Writing a sustainable and solid business plan is essential to business success; not only does it help with the entire decision-making progress but also makes it far more likely you’ll receive finance from investors.
Competitors exist in every industry; if there aren’t any competitors then it’s likely you’re operating in a dead market. When writing your business plan, ignoring your competitors and focusing on your own business instead of placing it in a wider market context is a common mistake. Your competitors will play a significant role in the decisions you make; what parts of the market you go after, what products or services you focus on, how you market and promote your ideas and other key business drivers. Ignoring competitors, and over-emphasising your own credentials, may put investors off as they may find it hard to be confident in your ability to run the business successfully.
Over-zealous financial projections
Realistic expectations are essential when writing a business plan: financial projections that are not attainable will both put investors off and make it hard for you to meet your targets.
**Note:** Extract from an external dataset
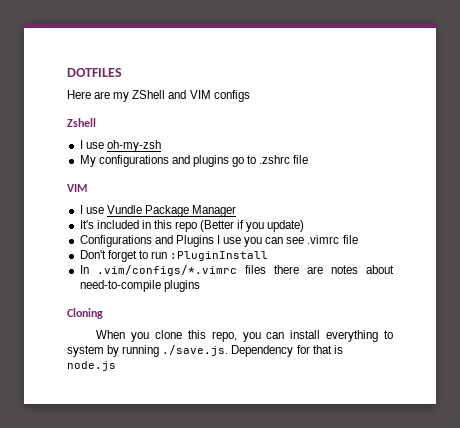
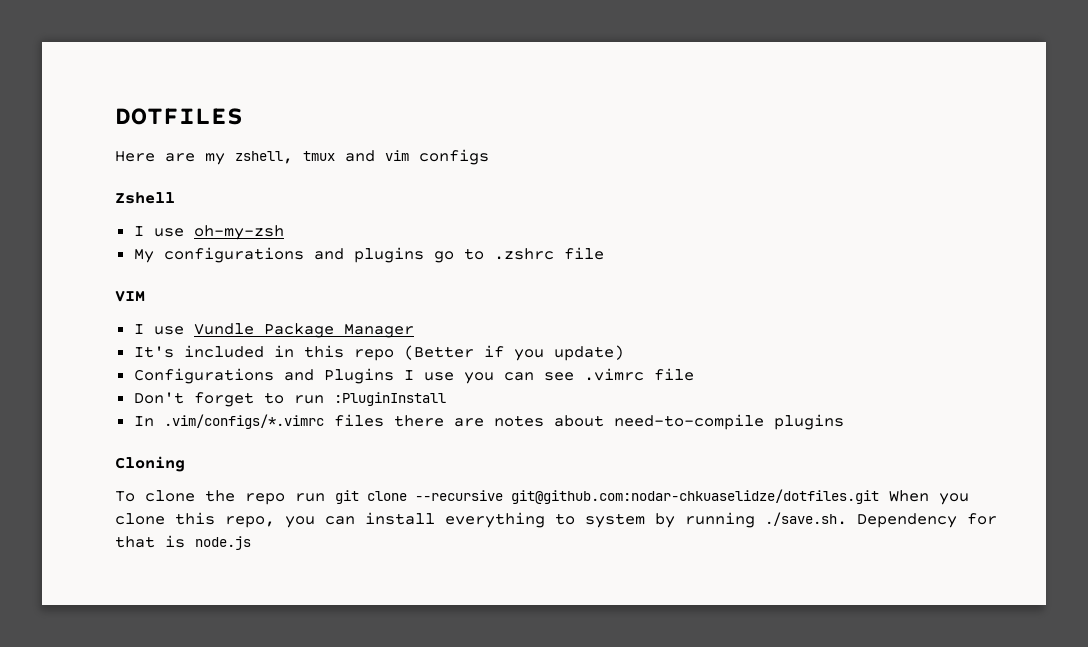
[132,90,211,99] ZShell and VIM -> [235,150,409,164] zshell, tmux and vim
(103, 313) none -> [115,489,879,505] To clone the repo run git clone --recursive git@github.com:nodar-chkuaselidze/dotfiles.git
[162,345,229,356] ./save.js. -> [765,512,847,526] ./save.sh.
In many industries, start-ups take a standard route to growth and experience similar financial patterns regardless of their product or services. Caution is better than over-optimism when it comes to financial projections; things never work out as hoped and caution will show to an investor you’re a realistic entrepreneur.
Entrepreneurs often overestimated the size of their target market and therefore the number of customers likely to buy their products or services. This has a knock-on effect to all other tenets of the business plan, such as financial projections and growth predictions. This shows inexperience; businesses typically attempt to succeed in one or two smaller niches, building a customer base and growing organically, particularly in the early stages. It’s important to show a deep understanding of how firms attempt to gain market share; if in doubt, it’s better to underestimate your potential customers rather than overestimate them.
Superhuman time scales
Building a successful business takes time and a lot of it. When writing business plans first-time entrepreneurs often underestimate the time to important financial and logistical milestones. This, in turn, can skew financial projections and generally make the business plan untenable, seriously reducing the chance of gaining investment from banks and private investors. The fact that everything takes longer in business than you initially think is a widely repeated maxim; if you show no knowledge of this then you’ll come across as an amateur.
Inflating your idea
Even the best business ideas do not automatically translate into successful businesses; they still take plenty of hard work, dedicating and discipline to be brought to market. Yet some entrepreneurs overestimate the value of their idea and the value it brings to the business, while underestimating the importance of hard work and dedication. Investors will be less likely to invest in your business if you can’t show knowledge of how successful businesses are built and maintained.
Profit ahead of cash
Profit is understandably on every entrepreneur’s mind but in terms of business growth it’s better to focus on cash flow; in the early stages of your company sufficient liquidity will be essential to success. Very few businesses are profitable in their first few years of operation, and many fail because there isn’t enough cash in the company for all the required outgoings. Therefore an understanding of cash flow – and how it’s likely to stand in the early stages of the business – is essential when writing a business plan. Investors will want to know you’ll be able to keep your business afloat.